# [Instruksi A]
Kumpulkan setiap baris pada data analisis grafik di bawah yang memuat kata "List".

# [Kutipan Dokumen]
>>>>

Pelayanan yang dikembangkan LPD di Bali pun sudah beragam, misalnya untuk pembayaran listrik, air, telepon. Kedepan juga dipersiapkan untuk melengkapi anjungan tunai mandiri (ATM). LPD yang didukung sepenuhnya oleh lembaga adat di Bali ini, kedepan tentu saja akan menjadi kekuatan yang dahsyat dalam mendukung perekonomian masyarakat dan daerah yang kaya akan potensi pariwisatanya itu.
Diakuinya, persoalan yang sedang dicari jalan keluarnya adalah mengenai sikap Bank Indonesia yang masih mempermasalahkan LPD sebagai bentuk usaha di luar perbankan. Namun persoalan itu diharapkannya tidak terus berlarut dan ditemukan solusi bijak karena LPD di Bali sangat bermanfaat membantu meringankan beban keluarga miskin di daerah itu. Dia berharap pemerintah bisa bersikap lebih arif dan bijaksana, misalnya dengan merangkul LPD dalam kelompok bisnis tersendiri yang diberikan izin seperti perbankan layaknya.

<<<<

[Data analisis grafik]
>>>>

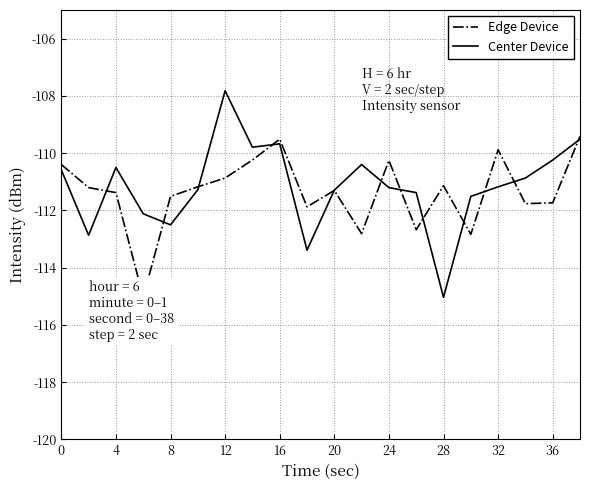

List the series in order of their peak value, highest first.

Center Device, Edge Device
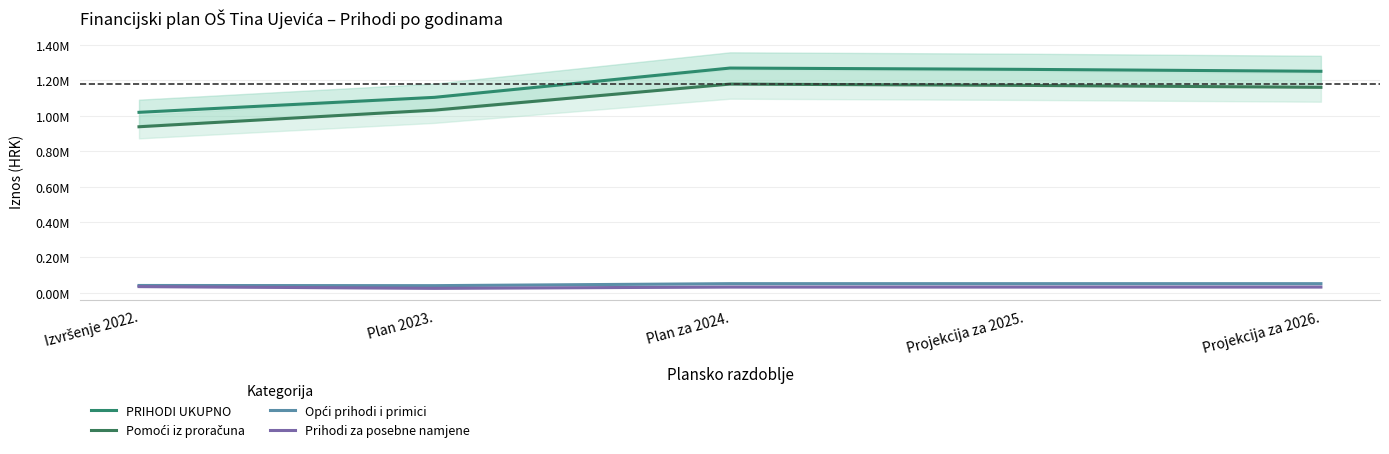

At how many categories does at least one series exceed 932440?

5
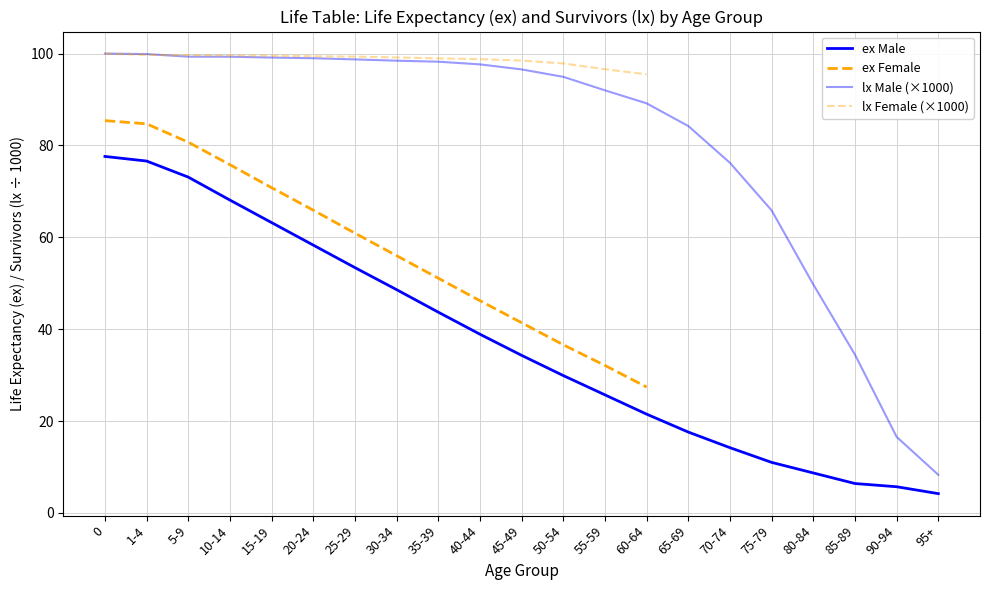

List the labels in order of value, largest first.

0, 1-4, 5-9, 10-14, 15-19, 20-24, 25-29, 30-34, 35-39, 40-44, 45-49, 50-54, 55-59, 60-64, 65-69, 70-74, 75-79, 80-84, 85-89, 90-94, 95+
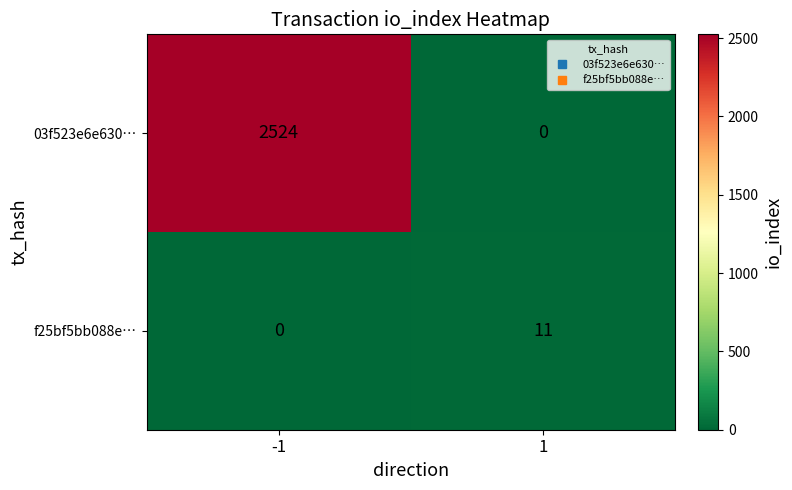

Reading left to right, what are all the values shown in this chart?

03f523e6e630…: -1=2524	1=0
f25bf5bb088e…: -1=0	1=11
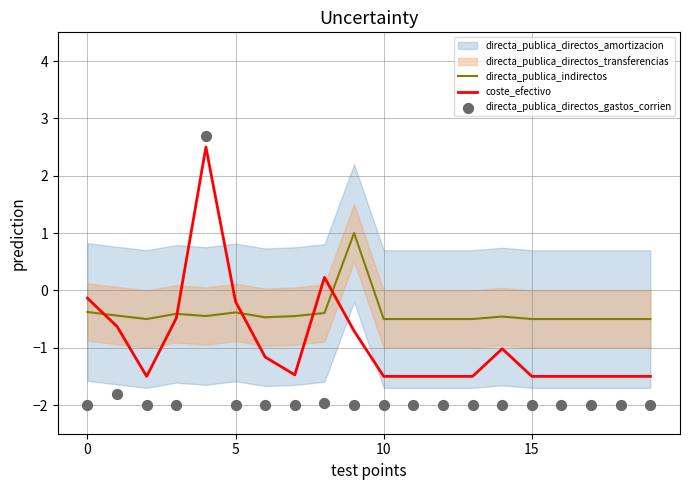

Which series contains the lowest Y value?

directa_publica_directos_gastos_corrien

<<<<

# [Instruksi B]
Tuliskan ulang kata demi kata bagian teks tentang LPD di Bali di atas, mulai dari "Diakuinya, persoalan yang" dan berakhir pada "seperti perbankan layaknya.".

# [Hasil Latihan A]
List the series in order of their peak value, highest first.
List the labels in order of value, largest first.

# [Hasil Latihan B]
Diakuinya, persoalan yang sedang dicari jalan keluarnya adalah mengenai sikap Bank Indonesia yang masih mempermasalahkan LPD sebagai bentuk usaha di luar perbankan. Namun persoalan itu diharapkannya tidak terus berlarut dan ditemukan solusi bijak karena LPD di Bali sangat bermanfaat membantu meringankan beban keluarga miskin di daerah itu. Dia berharap pemerintah bisa bersikap lebih arif dan bijaksana, misalnya dengan merangkul LPD dalam kelompok bisnis tersendiri yang diberikan izin seperti perbankan layaknya.